ENE 590 Presentations

Event Date: April 29, 2021
Speaker: Paige Brown, Nat Gentry and Athena Lin
Speaker Affiliation: ENE PhD Graduate Program
Time: 3:30 - 4:30 PM
Location: Online
Priority: No
School or Program: Engineering Education
College Calendar: Show
Paige Brown
Paige Brown
Nat Gentry
Nat Gentry
Athena Lin
Athena Lin

Paige Brown

Diversity and Inclusion in the Workplace

In this independent study, I had the opportunity to take courses and read literature about diversity and inclusion in the workplace. In this talk, I will review what I learned including how to improve engagement, how to counteract unconscious bias, and how to foster an inclusive climate at work. I will also discuss how these lessons apply to engineering education and my research involving Black women in engineering industry.

Bio

Paige Brown is an Engineering Education Ph.D. candidate and George Washington Carver Fellow at Purdue University. Her research includes examining the undergraduate experiences of Black women engineers, engineering culture, and diversity and inclusion in engineering. 

Prior to beginning her doctoral studies, Paige was employed in engineering industry. Fueled by her experiences in industry, Paige wrote Conqueror: A Black Woman’s Guide to Conquering Challenges in the Workplace, where she recounts challenges she experienced in the workplace and provides strategies to help other women overcome those challenges.

Outside of her educational and professional career, Paige enjoys working with students and has developed and implemented K-12 STEM outreach programs and informal learning experiences.  She chartered a National Society of Black Engineers (NSBE) Jr. chapter and was awarded the NSBE Golden Torch Award for Pre-College Initiative Director of the Year and the Black Engineer of the Year Community Service Award for her work. 
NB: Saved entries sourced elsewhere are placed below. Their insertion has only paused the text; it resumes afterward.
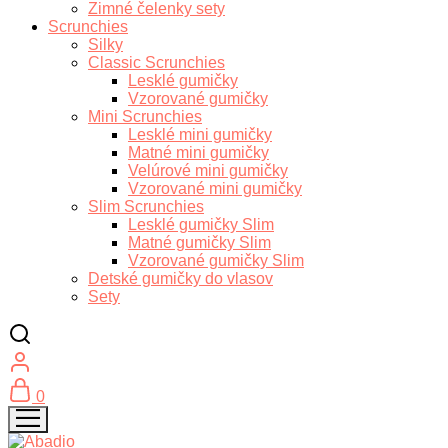
Zimné čelenky sety
Scrunchies
Silky
Classic Scrunchies
Lesklé gumičky
Vzorované gumičky
Mini Scrunchies
Lesklé mini gumičky
Matné mini gumičky
Velúrové mini gumičky
Vzorované mini gumičky
Slim Scrunchies
Lesklé gumičky Slim
Matné gumičky Slim
Vzorované gumičky Slim
Detské gumičky do vlasov
Sety
0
Paige has a B.S. in Electrical Engineering from North Carolina A&T State University, a M.Ed. in Teaching and Learning from Liberty University, and a certificate in Diversity and Inclusion from Cornell University.


Nat Gentry

Applied Survey Analysis

The last year has brought about many challenges to undergraduate students. As part of a collaboration with the Purdue Office of the Provost, our research team administered a modified assessment of students’ sense of belonging, satisfaction with Purdue, and their academic social capital.  The purpose of this 590 was for me to learn applied survey validation techniques. Specifically, my goal was to evaluate the modified sense of belonging and satisfaction scales as part of a larger validation study. The research question posed is, To what extent do items of the modified SOB and satisfaction function as theoretically conceptualized? In pursuit of this research question, I learned about how messy undergraduate survey data is, how to preprocess data, and the types of decisions to make in exploratory and confirmatory factor analyses. In my talk, I will discuss how my semester plans went, what I learned, and next steps forward.

Bio

A. Nat Gentry is a first-year graduate student at Purdue University in the Engineering Education Ph.D. program. They completed their undergraduate degree in Materials Engineering from Purdue in May 2020. Nat’s research interests include assessing student supports in cooperative education programs provided through mentoring relationships.


Athena Lin

Developing an Undergraduate Engineering Ethics Course

This semester, I conducted an independent study with Dr. Justin Hess to develop an undergraduate engineering ethics course in the Interdisciplinary and Multidisciplinary Engineering program. We adopted a practice-oriented approach to teaching ethics with the goal of preparing students to recognize ethical situations and formulate reasoned responses to difficult situations they may encounter in their careers. In this presentation, I will share our instructional design process (informed by the backwards design model), including how we developed our learning outcomes and how these outcomes informed other aspects of the course. We welcome discussion with our audience about how we can improve our course design to best serve the ethics education of engineering students at Purdue.

Bio

Athena Lin is a second-year graduate student in the School of Engineering Education at Purdue University and an NSF Graduate Research Fellow. She received her B.S. in Materials Science and Engineering from the University of Illinois at Urbana-Champaign. Prior to starting her graduate studies, she spent two years working at Texas Instruments as a semiconductor packaging engineer.